However, Chernovsky admits that was not always feasible.
“Out in places like the west of Sydney people take a while to save the money for a computer so they don’t have the extra for a UPS,” he said.
Bardon said there was a new awareness of power management in the ACT since the fires.
“A lot of organisations have had to look at their power protection since the fires because the power outages caused by the blaze were a lot longer than they had prepared for,” he said. “We are working with customers because awareness is high at the moment.
“Unfortunately when there is a catastrophe there obviously a good opportunity for companies to assist companies and government departments to review their power strategy.”

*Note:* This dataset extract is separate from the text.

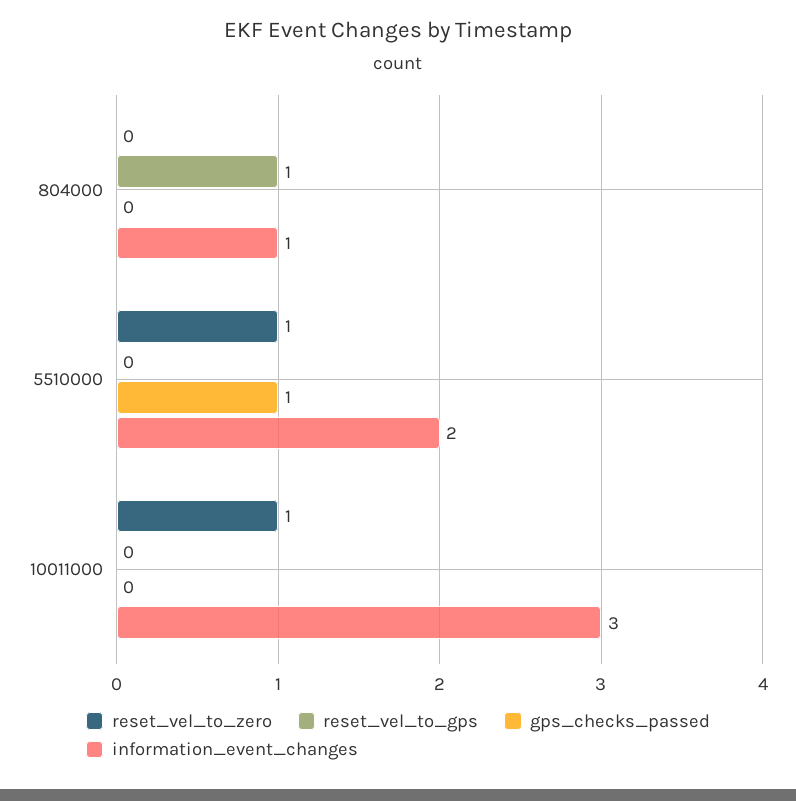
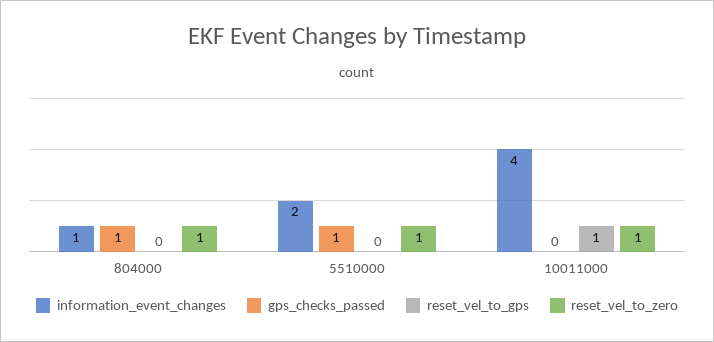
reset_vel_to_zero, 804000: 0 -> 1
reset_vel_to_gps, 804000: 1 -> 0
gps_checks_passed, 804000: 0 -> 1
reset_vel_to_gps, 10011000: 0 -> 1
information_event_changes, 10011000: 3 -> 4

Bardon said Allied Technologies would not use the recent disasters as a selling point, but would push the fact that power was the forgotten link in communications today.
Despite heightened awareness some customers were still not getting the message.
“I had a state government customer come in recently who had implemented a mission critical network and been operating for 12 months but had no back up power solution,” he said.
APC’s managing director for Australia and New Zealand, Leanne Cunnold, said that following the Sydney fires in December there was an increase in calls from resellers wanting help to specify solutions for their customers.
“In a lot of cases it is not until it directly effects people that they start to think about their power protection strategies,” she said.
Cunnold said resellers should be talking to customers about power management at the same time that they were recommending their other IT equipment such as servers, switching gear or their SANs.
“There are four levels of availability — the processors, the people, the IT infrastructure, and the fourth layer is the foundation, which is power.”
You can have the most redundant server or multiple servers but you still must have power protection because that is the foundation of everything.
It should be one of their check boxes when they were talking to their customers about security, their hardware needs or what is required to support the customer’s business process.
Bardon agreed: “Where a customer says that all they are looking for is a server we make them aware that their weakest point is potentially their power and that they need to have some sort of redundancy around that.”
“It sounds really basic,” Cunnold said.
Resellers should be pushing the message to anyone who bought IT equipment, whether it was a home user, a small to medium business or a large corporate customer, she said. They were all using IT equipment so they should be considering power protection equipment.
“Compared to the business sector, awareness of power protection in the home consumer market is low,” Cunnold said. “While I think people are starting to become more aware there is a large opportunity for resellers to sell into that market.
“We estimate that, at best, only 5 per cent of the 1.6 million PCs sold in Australia would have either surge or UPS protection on them. So the potential in the consumer space is significant.
“There are only two ways to protect a computer, either you don’t plug them in or you have some form of power protection. A lot of home users think that having them plugged into a board with a power cutout switch is going to protect them but it is not.
“Home users probably spend about $2000 on a computer and they are looking at $80 to $110 for surge protection so as a percentage of the total it is a small amount to pay and what they are buying is insurance.”
Cunnold said there was also an opportunity to move into the corporate market because a lot of businesses that installed power protection three to five years ago had now outgrown it and it no longer met their needs.
“Initially people wanted to protect hardware because it was very expensive, then they wanted to protect data because in three to six months it was more expensive than the hardware, now what customers are requiring is availability because they need their systems to run 24 by seven,” she said.
Editor’s note: after finishing this UPS feature author David Hellaby suffered the ultimate indignity — he forget to switch on his UPS, a power surge hit and his computer self-destructed. Such is fate.